System call: How it works, why expensive, how to reduce them

We will be focusing on the x86 instruction set. A running program on CPU can be stopped under three conditions:

  1. It has finished execution

  2. There is a timer interrupt

  3. It wants to yield control to the OS because of a system call

When the program wants to make a system call, it issues a trap instruction, where the program moves from user mode to kernel mode (i.e., ring 3 to ring 0).

GS is a variable which in user mode, that points to thread-local storage, but in kernel mode it points to the per-CPU data, which is a special portion available per CPU to provide faster access to certain data. When a trap instruction is issued, swapgc happens. This per cpu block, also known as the pcpu_hot, has few variables such as user stack pointer and top of the stack of the kernel.

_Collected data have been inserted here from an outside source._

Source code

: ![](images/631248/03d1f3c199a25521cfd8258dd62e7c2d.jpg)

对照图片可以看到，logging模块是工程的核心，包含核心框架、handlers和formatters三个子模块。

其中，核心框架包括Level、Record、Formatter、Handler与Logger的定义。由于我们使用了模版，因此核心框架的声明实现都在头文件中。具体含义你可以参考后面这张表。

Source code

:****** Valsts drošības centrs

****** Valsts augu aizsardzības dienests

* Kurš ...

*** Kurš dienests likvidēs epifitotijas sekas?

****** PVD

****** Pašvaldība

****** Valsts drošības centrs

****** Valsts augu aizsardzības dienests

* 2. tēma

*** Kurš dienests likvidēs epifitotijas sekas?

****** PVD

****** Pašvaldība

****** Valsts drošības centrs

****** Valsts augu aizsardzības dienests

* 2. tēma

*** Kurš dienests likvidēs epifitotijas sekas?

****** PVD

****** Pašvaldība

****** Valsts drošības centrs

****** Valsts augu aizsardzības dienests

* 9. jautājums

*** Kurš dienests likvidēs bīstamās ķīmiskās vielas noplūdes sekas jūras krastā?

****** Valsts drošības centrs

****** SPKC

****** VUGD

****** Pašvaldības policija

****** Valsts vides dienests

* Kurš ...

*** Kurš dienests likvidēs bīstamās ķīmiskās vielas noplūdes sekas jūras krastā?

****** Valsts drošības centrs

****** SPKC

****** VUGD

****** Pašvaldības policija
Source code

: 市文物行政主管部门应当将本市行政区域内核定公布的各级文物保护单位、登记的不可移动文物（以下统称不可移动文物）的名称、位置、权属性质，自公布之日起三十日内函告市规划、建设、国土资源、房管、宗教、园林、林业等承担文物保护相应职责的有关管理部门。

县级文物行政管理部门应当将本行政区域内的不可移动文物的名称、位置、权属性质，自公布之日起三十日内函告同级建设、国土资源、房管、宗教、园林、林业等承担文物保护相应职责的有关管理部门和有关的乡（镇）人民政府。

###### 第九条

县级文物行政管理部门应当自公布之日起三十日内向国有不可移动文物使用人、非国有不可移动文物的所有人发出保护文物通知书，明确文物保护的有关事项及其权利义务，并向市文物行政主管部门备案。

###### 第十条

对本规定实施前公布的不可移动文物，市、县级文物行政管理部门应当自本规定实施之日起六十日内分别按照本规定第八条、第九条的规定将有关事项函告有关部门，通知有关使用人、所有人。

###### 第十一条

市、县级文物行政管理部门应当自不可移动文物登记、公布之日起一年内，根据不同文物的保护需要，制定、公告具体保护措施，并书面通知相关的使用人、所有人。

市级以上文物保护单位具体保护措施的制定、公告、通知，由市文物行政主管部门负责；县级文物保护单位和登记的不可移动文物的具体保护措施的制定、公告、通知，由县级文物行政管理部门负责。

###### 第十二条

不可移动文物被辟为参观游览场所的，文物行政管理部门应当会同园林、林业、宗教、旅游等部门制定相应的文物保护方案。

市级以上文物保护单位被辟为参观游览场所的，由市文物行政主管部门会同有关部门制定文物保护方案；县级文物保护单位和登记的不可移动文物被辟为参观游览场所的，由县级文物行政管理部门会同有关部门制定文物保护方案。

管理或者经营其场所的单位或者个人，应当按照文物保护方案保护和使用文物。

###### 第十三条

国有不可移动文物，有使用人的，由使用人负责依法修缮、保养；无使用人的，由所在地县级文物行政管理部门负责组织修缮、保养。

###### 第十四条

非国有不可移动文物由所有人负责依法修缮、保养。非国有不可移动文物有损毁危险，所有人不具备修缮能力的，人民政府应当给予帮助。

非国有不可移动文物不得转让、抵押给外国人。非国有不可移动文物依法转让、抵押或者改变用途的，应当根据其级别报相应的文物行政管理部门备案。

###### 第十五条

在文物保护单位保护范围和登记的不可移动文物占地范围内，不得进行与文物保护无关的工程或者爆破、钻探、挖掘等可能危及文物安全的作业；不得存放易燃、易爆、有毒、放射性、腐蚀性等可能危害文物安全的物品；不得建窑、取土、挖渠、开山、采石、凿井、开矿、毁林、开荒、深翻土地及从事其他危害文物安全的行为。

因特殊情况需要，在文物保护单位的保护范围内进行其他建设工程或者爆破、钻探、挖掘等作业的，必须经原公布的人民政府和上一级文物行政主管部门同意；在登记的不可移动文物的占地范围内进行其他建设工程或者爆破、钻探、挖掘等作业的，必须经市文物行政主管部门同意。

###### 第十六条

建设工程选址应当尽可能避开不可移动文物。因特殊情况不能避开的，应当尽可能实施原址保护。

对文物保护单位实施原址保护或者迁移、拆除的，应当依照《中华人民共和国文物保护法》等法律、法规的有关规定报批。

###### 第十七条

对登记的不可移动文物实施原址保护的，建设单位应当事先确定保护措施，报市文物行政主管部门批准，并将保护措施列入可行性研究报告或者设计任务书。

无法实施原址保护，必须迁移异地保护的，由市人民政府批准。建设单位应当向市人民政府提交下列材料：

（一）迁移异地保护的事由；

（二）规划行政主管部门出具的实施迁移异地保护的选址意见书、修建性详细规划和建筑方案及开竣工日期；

Data that is saved on the kernel stack after a trap instruction

Trap frame: So firstly, the program saves a trap frame, which provides information about which current instruction the program is running in user mode. Other system call variables, such as rax, which stores the system call int, then rsi, rdi, rdx, r10, r9, r8, these variables are saved on the kernel stack.

RIP: Then the current instruction pointer is saved, rip.

Then the callee information is saved, and we can begin switching to the kernel stack. Currently, user code is executing; now we will execute on the kernel stack. For this, the current value of the user rsp is stored in the gs user stack pointer. Then the rsp is switched to the top of the kernel stack, and then at that end the value of the GS stack user stack pointer is pushed on the top of the kernel stack.

Things that are expensive in context of system call.

Reducing no of system calls

System call batching, multiple reads and writes into a single system call, so that we can reduce the number of context switches. Another is using IO_URING.

Another thing is that we can totally skip hardware and just use zero-cost copying using mmap, which maps the file into the address space of the process.

Caching system call result for system call where the result doesn’t change much.

Moving executable code under the kernel mode so that less context switching is needed. We can just get the result directly from the kernel code execution with epbf.

Use vDSO: For calls likeĀ clock_gettime, prefer the vDSO path to avoid kernel entry.